Selected excerpt:
The feared type-setting system.

Why go through all this trouble?

AMS lets authors submit papers either through a DOC template or a tarball of their LaTeX template. I’ve chosen to use LaTeX not only because I love pain, but also because Microsoft Office is evil. My paper shifts between 20-30 pages and is loaded with massive, high-resolution graphics (1200 dpi) and loads of special characters and formatting. Managing this kind of work in a slow, bulky (and proprietary) DOC would drive anyone crazy. I say this thinking several years down the line when I may want to access the paper and this particular version of DOC may be obsolete. Having said that, I will be quick to note that writing in LaTeX can be a big pain in the ass. The results, however, are awesome (do not Google awesome LaTeX).

At this point in the project, the majority of my writing is done. When I need to collaborate with a bunch of people or have digital copies that people can annotate I’ll have a rough DOC, TXT, or ODT file that I can pass around. Many of my associates use MS Windows and MacOS and are generally not fluent in LaTeX. This is just something to keep in mind if you haven’t already started writing (which is not likely if you’re reading this).

Setting up your workspace

Go grab yourself a copy of the most recent AMS LaTeX template and their author’s guide (for God’s sake, read this!).

To do:
1 – Condense the paragraph of the LaTeX excerpt that begins "AMS lets authors submit papers" into a short bulleted list that keeps its main facts.
2 – Continue the LaTeX excerpt from its final sentence, picking up the workspace setup in the same voice.
The data that follow have nothing to do with the text.

Source material:
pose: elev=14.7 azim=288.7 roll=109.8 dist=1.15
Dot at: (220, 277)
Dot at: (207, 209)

Expected results:
1 –
- AMS accepts submissions as either a DOC template or a tarball of its LaTeX template.
- The author picked LaTeX, partly out of dislike for Microsoft Office.
- The paper runs 20–30 pages, with large 1200 dpi graphics and many special characters and much formatting.
- A slow, bulky, proprietary DOC file would be hard to manage for such a paper, and that DOC version may be obsolete years later when the paper is needed again.
- Writing in LaTeX can be painful, but the results are excellent.

2 –
The template tarball has the file structure you’re going to want to be working with. Mainly, a working director with two sub-directories: figures and bibliography. I’m sure you can guess what these are for. Feel free to change the name of the parent directory to anything you like, but AMS_Latex does have a nice ring to it.

Now, lets get you the software you’re going to need to build the documents. (Note that these directions are for Ubuntu Lucid and its software repositories. They will likely work on most Debian-based systems, but your mileage may vary.)

You’ll need two packages and their dependencies: texlive-publishers and texlive-latex-extra. You can install these using your favorite package-manager or with the command:
sudo apt-get install texlive-publishers texlive-latex-extra
This should give you everything you need to do some damage.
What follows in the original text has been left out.